It is very easy for a line to get crossed. In my experience, it’s best to wait to be in a different position/team to pursue the friendship!
I am and was very good friends outside of work with my last manager. I am a pretty high performer though and was the strongest person on her team, so there weren't ever any issues to work through from a performance perspective. We would butt heads occasionally as she would micro manage when she was overly stressed, but I knew that was just one of her weaknesses. My guess is that both people have to be pretty self aware in this type of situation.
This, I’m the senior in this instance (by a few levels). It works. It can be awkward but if you both can keep the boundaries effective and pride in check, it can work fine.
Yes, until the subordinate is disciplined, and the manager is accused of harassment. It's not a good idea.
Does this work if it's F-F? Your scenario sounds pretty narrow
Typically not a good idea, but I also think this is circumstantial and depends on the history of the relationship and the individuals themselves. I witness the only example I've seen of this working out with my husband, who was hired by one of his best friends from life who is CEO of the company. (It's a small company, and most of the employees went to college together 20+ years ago and have been working together for 10+ years.) They do a really good job of being mature, having open dialogue and handling feedback. It helps that, as individuals, neither is ego driven, my husband is damn good at his job, and that the company itself has a healthy workplace environment. That said, what would happen if they had to lay my husband off? If his close friend had to have that conversation? Would they be able to maintain the personal side of the friendship afterwards? I know my husband well, and he takes nothing personally, but none of us really know how we'd react to circumstances until we face them.
If a relationship isn't founded on 20 years of understanding, but is new... Or if the individuals themselves tend to take things personally, it could easily be soured by the power dynamic of a manager-subordinate situation. Proceed with caution.
My work bestie was promoted into being my boss. We managed, but being on the subordinate side of things was pretty difficult, it absolutely impacted how I acted with her. I could not be completely myself and tell her everything. A couple of times it felt like that was held against me and I learned my lesson quickly. It would definitely be a different perspective as the boss. I sometimes get that friend urge with someone who reports to me because we are so similar in a lot of ways and really enjoy each other. But having had the experience I did, I know she can’t just switch off the fact that I’m her boss.

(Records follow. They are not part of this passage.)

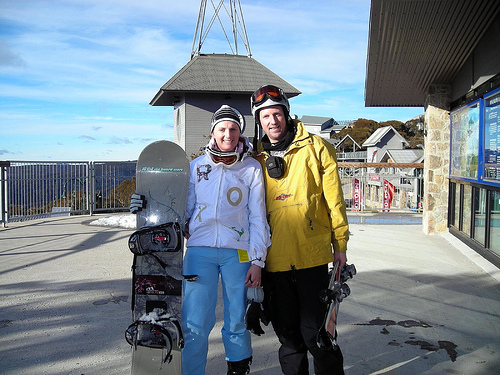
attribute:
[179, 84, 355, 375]
couple — posing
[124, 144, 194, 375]
snowboard — grey, black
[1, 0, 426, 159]
sky — light blue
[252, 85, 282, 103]
goggles — black framed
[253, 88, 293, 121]
helmet — white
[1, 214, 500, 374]
pavement — gray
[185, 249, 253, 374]
snowpants — light blue, blue, lighter blue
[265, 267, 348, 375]
pants — black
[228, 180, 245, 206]
o — gold, circle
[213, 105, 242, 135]
hat — black, white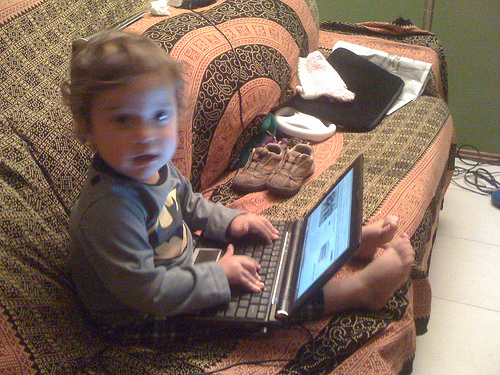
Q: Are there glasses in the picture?
A: No, there are no glasses.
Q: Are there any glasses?
A: No, there are no glasses.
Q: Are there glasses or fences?
A: No, there are no glasses or fences.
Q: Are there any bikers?
A: No, there are no bikers.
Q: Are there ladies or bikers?
A: No, there are no bikers or ladies.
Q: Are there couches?
A: Yes, there is a couch.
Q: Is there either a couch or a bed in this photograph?
A: Yes, there is a couch.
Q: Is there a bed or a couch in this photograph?
A: Yes, there is a couch.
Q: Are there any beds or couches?
A: Yes, there is a couch.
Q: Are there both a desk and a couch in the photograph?
A: No, there is a couch but no desks.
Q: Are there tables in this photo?
A: No, there are no tables.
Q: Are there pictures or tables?
A: No, there are no tables or pictures.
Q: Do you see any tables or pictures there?
A: No, there are no tables or pictures.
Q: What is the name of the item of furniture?
A: The piece of furniture is a couch.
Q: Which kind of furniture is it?
A: The piece of furniture is a couch.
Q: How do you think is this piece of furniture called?
A: That is a couch.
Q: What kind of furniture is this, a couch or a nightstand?
A: That is a couch.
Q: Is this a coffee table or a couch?
A: This is a couch.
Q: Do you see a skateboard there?
A: No, there are no skateboards.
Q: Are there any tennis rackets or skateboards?
A: No, there are no skateboards or tennis rackets.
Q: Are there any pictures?
A: No, there are no pictures.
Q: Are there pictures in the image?
A: No, there are no pictures.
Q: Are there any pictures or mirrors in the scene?
A: No, there are no pictures or mirrors.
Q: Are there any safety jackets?
A: No, there are no safety jackets.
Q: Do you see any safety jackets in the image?
A: No, there are no safety jackets.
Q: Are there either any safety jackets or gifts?
A: No, there are no safety jackets or gifts.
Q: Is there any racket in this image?
A: No, there are no rackets.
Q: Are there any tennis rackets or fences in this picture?
A: No, there are no tennis rackets or fences.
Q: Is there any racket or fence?
A: No, there are no rackets or fences.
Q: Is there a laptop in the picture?
A: Yes, there is a laptop.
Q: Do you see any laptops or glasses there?
A: Yes, there is a laptop.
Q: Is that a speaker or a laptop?
A: That is a laptop.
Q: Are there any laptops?
A: Yes, there is a laptop.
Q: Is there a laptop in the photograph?
A: Yes, there is a laptop.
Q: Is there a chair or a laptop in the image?
A: Yes, there is a laptop.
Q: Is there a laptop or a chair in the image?
A: Yes, there is a laptop.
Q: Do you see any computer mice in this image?
A: No, there are no computer mice.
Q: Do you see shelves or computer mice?
A: No, there are no computer mice or shelves.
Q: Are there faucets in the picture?
A: No, there are no faucets.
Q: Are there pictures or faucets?
A: No, there are no faucets or pictures.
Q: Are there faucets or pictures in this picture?
A: No, there are no faucets or pictures.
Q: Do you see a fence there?
A: No, there are no fences.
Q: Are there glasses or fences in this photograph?
A: No, there are no fences or glasses.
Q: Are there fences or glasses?
A: No, there are no fences or glasses.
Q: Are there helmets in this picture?
A: No, there are no helmets.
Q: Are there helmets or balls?
A: No, there are no helmets or balls.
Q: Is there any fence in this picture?
A: No, there are no fences.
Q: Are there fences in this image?
A: No, there are no fences.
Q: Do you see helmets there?
A: No, there are no helmets.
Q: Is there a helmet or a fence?
A: No, there are no helmets or fences.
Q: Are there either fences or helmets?
A: No, there are no helmets or fences.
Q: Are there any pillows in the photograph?
A: Yes, there is a pillow.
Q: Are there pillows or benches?
A: Yes, there is a pillow.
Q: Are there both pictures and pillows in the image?
A: No, there is a pillow but no pictures.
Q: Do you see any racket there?
A: No, there are no rackets.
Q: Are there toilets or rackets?
A: No, there are no rackets or toilets.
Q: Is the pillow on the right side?
A: Yes, the pillow is on the right of the image.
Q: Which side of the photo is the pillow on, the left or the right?
A: The pillow is on the right of the image.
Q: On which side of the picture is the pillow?
A: The pillow is on the right of the image.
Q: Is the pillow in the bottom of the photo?
A: No, the pillow is in the top of the image.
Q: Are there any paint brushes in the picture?
A: No, there are no paint brushes.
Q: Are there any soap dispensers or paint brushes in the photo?
A: No, there are no paint brushes or soap dispensers.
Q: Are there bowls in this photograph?
A: No, there are no bowls.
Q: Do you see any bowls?
A: No, there are no bowls.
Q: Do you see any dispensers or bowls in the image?
A: No, there are no bowls or dispensers.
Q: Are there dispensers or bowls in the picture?
A: No, there are no bowls or dispensers.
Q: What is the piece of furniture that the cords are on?
A: The piece of furniture is a couch.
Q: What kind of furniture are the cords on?
A: The cords are on the couch.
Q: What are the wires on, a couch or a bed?
A: The wires are on a couch.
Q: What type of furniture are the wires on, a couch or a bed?
A: The wires are on a couch.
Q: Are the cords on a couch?
A: Yes, the cords are on a couch.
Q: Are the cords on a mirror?
A: No, the cords are on a couch.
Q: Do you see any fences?
A: No, there are no fences.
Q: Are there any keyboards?
A: Yes, there is a keyboard.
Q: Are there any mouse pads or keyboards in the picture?
A: Yes, there is a keyboard.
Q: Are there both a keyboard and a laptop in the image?
A: Yes, there are both a keyboard and a laptop.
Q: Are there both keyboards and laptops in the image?
A: Yes, there are both a keyboard and a laptop.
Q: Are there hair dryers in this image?
A: No, there are no hair dryers.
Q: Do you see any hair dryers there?
A: No, there are no hair dryers.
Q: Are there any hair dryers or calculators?
A: No, there are no hair dryers or calculators.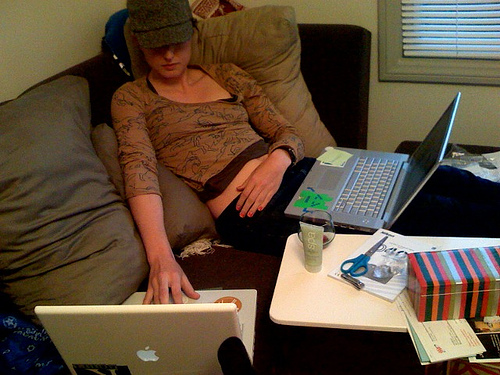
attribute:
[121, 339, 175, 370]
logo — silver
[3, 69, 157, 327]
pillow — fluffy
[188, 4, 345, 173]
pillow — fluffy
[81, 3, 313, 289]
girl — sitting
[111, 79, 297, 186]
shirt — brown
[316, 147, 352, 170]
stickie note — yellow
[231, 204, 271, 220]
nails — red 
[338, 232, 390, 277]
scissors — blue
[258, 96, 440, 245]
lap top — silver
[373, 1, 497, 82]
frame — wooden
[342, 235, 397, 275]
scissors — blue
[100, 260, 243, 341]
laptop — open, white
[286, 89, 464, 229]
laptop — open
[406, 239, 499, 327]
box — red, blue, orange, striped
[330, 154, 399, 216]
keyboard — silver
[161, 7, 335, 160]
pillow — large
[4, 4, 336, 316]
pillow — large, fluffy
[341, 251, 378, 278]
scissors — blue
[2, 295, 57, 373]
cloth — blue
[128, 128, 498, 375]
table — black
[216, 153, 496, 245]
pants — black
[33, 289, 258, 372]
laptop — tan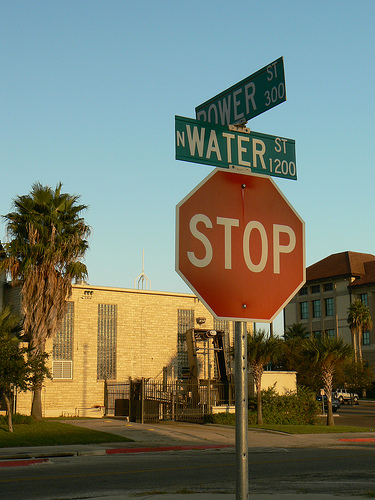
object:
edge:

I’m good friends with one of my direct reports. We are always conscious of whether we are wearing our work hats or our friend hats.
It’s always been a big no for me. Managers will either abuse their power or the other person abuse the friendship. I’ve never seen it work in my opinion.
I would say also depends on the people and situation. I was good friends with a subordinate, and but we started out as relative equals and we ALWAYS had the the spoken and reinforced understanding that the friendship is friendship, but the job 100% comes first in the workplace. We were getting paid to get things done effectively and agreed that honesty, accountability, and professional integrity had to absolutely be maintained. I think you need people who agree on that though. They have to respect the business/ team enough to put it first and friendship second.
Am I the only one here? I turn each of my managers to be my work friend. And I just had a kid play date with my ex manager in the past weekend.
Really depends on the industry and age gap tbh. Like retail its probably more common/accepted than corporate
Yes I think it works as long as both are mature and there aren’t performance issues that have to be addressed. I became great friends with one of my employees who worked for me for 5 years and we still remain friends even though we don’t work together anymore. We just had a lot in common and honestly it made work so enjoyable. That said, I don’t actively try to be friends with everyone who reports to me, especially if I think I’ll have to address performance. I keep work lines strict in those cases.
I also am great friends with my own boss and have reported to him for 10 years now! I know his wife/kids and he knows my family. But again, I’ve never had a bad performance review and am a hard worker so I think that makes it easier. We also work at a great company where it’s not cutthroat and I think the culture lends itself more to friendly interactions.
No. Don’t do it. It complicates work issues. Other accusing you of favoritism as well. Wait until they no longer work for you to be friends outside work.
I have found that work friends, generally are just that for me. They are people that I enjoy working with. My personal life and my work life very rarely intersect. But that is by design.
Mentor
I was someone who went from co-worker to manager. It’s possible. But as a manager you have to be sure not to play favorites. The relationship with a direct report becomes more like acquaintances until either of you leave.
There are some folks I have fb connects but it usually after I am no longer their manager.
I think guys do this better sometimes. They get the dynamics and realize I may report to you today, you may report to me tomorrow. Do what you need to do, nothing personal.
It's never been a good idea from my experience and I've learned the hard way.
If you're coworkers and not trying to move up to management then I think it's different.